* Uji Pemahaman *
1. Salin persis bagian teks tentang kemacetan Jakarta, mulai dari "SOLUSI KEMACETAN JAKARTA" dan berakhir pada "0,01% per tahunnya.".
2. Tulis kelanjutan teks tentang kemacetan Jakarta setelah kalimat terakhirnya.

* Teks yang Diberikan *
━━━━━━━━━━━━━━━━

SOLUSI KEMACETAN JAKARTA
PENDAHULUAN
Kemacetan di Jalan Rasuna Said
Sebagai
megapolitan nomor dua di dunia, Jakarta tak pernah lepas dari persoalan
kemacetan lalu lintas. Seperti halnya Tokyo, Bangkok, dan New York
City, traffic jam di Jakarta tergolong sangat akut. Perlu suatu terobosan luar biasa, untuk mengatasi persoalan ini. Sebenarnya problem
kemacetan di Jakarta bukanlah hal yang baru. Namun sudah lima kali
gubernur Jakarta silih berganti, permasalahan ini tak kunjung berakhir.
Yang terjadi justru sebaliknya. Jalan-jalan di ibu kota, dari waktu ke
waktu malah semakin padat. Berdasarkan data statistik, pertumbuhan
kendaraan bermotor di Jakarta setiap tahunnya mencapai 9,5%. Angka ini
tak sebanding dengan pertumbuhan panjang jalan raya, yang hanya berkisar
0,01% per tahunnya.
ISI
Sudah
bermacam-macam cara yang ditempuh pemerintah untuk mengatasi kemacetan
di ibu kota. Pada masa gubernur Wiyogo Atmodarminto, pemerintah
menerapkan sistem 3 in 1 di kawasan segi tiga emas. Setiap mobil yang
melintasi Jalan Sudirman, Thamrin, dan Gatot Subroto, wajib berisi
minimal tiga orang. Kemudian di periode kepemimpinan gubernur Sutiyoso,
pemerintah kembali melakukan terobosan, yakni dengan membangun jaringan bus rapid transit.
Bus yang dikenal dengan nama Transjakarta ini, memiliki lajur dan halte
tersendiri. Sampai saat ini, sudah 11 koridor yang selesai dibangun.
Koridor 12, yang menghubungkan Tanjung Priok dengan Pluit, sedang dalam
tahap penyelesaian. Diluar kebijakan tersebut, Dinas Pekerjaan Umum DKI
juga telah banyak membangun jalan layang serta terowongan. Namun semua
itu tak bisa menyelesaikan persoalan kemacetan secara menyeluruh.

━━━━━━━━━━━━━━━━

* Cuplikan Data *

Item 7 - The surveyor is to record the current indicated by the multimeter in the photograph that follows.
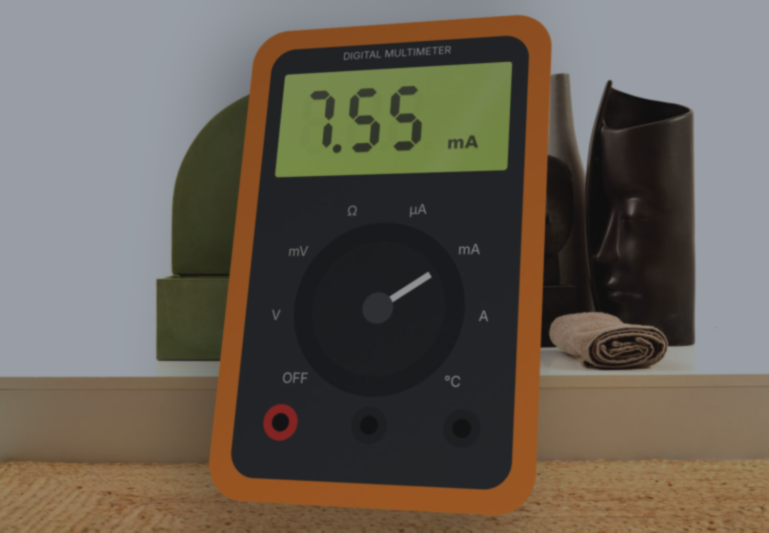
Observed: 7.55 mA
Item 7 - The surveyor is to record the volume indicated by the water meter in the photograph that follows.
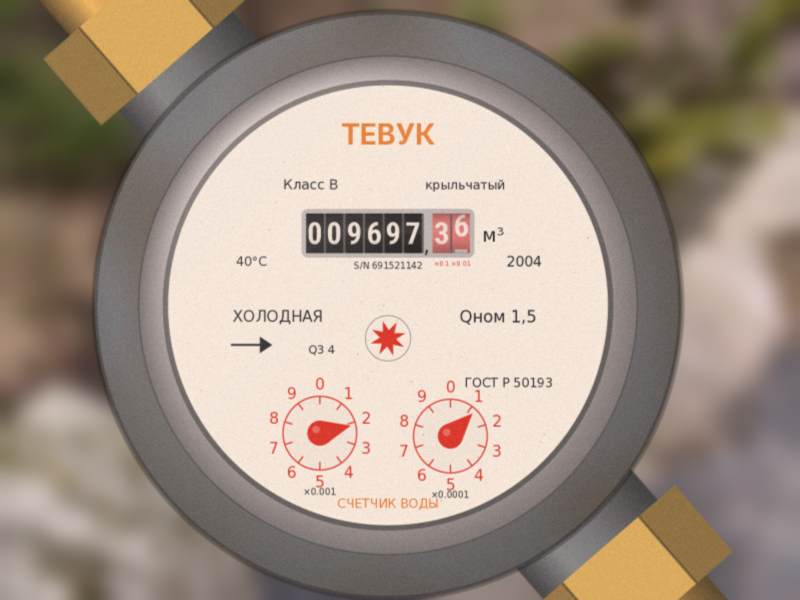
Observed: 9697.3621 m³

━━━━━━━━━━━━━━━━

* Jawaban Tugas *
1.
SOLUSI KEMACETAN JAKARTA
PENDAHULUAN
Kemacetan di Jalan Rasuna Said
Sebagai
megapolitan nomor dua di dunia, Jakarta tak pernah lepas dari persoalan
kemacetan lalu lintas. Seperti halnya Tokyo, Bangkok, dan New York
City, traffic jam di Jakarta tergolong sangat akut. Perlu suatu terobosan luar biasa, untuk mengatasi persoalan ini. Sebenarnya problem
kemacetan di Jakarta bukanlah hal yang baru. Namun sudah lima kali
gubernur Jakarta silih berganti, permasalahan ini tak kunjung berakhir.
Yang terjadi justru sebaliknya. Jalan-jalan di ibu kota, dari waktu ke
waktu malah semakin padat. Berdasarkan data statistik, pertumbuhan
kendaraan bermotor di Jakarta setiap tahunnya mencapai 9,5%. Angka ini
tak sebanding dengan pertumbuhan panjang jalan raya, yang hanya berkisar
0,01% per tahunnya.

2.
Kini ditangan gubernur baru Joko Widodo, banyak masyarakat berharap kemacetan dapat segera teratasi. Mass rapid transit
(MRT), yang telah digadang-gadang sejak 15 tahun lalu, diharapkan bisa
terealisasi dalam waktu dekat. Proyek yang menelan biaya mencapai Rp 15
triliun itu, rencananya akan dibangun pada awal tahun ini. Dan
diharapkan di tahun 2016 nanti, masyarakat sudah bisa memanfaatkannya.
Pada tahap pertama, pemerintah akan membangun rute Lebak Bulus-Bunderan
HI sepanjang 15,7 km. Koridor ini merupakan jalur sarat penumpang, yang
hingga kini hanya dilayani oleh bus-bus reguler. Jalur ini direncanakan
akan memiliki 13 stasiun pemberhentian. Dari Lebak Bulus hingga Jalan
Sisingamangaraja, rel akan berada di atas jembatan layang. Sedangkan
selebihnya, akan dibangun di bawah tanah.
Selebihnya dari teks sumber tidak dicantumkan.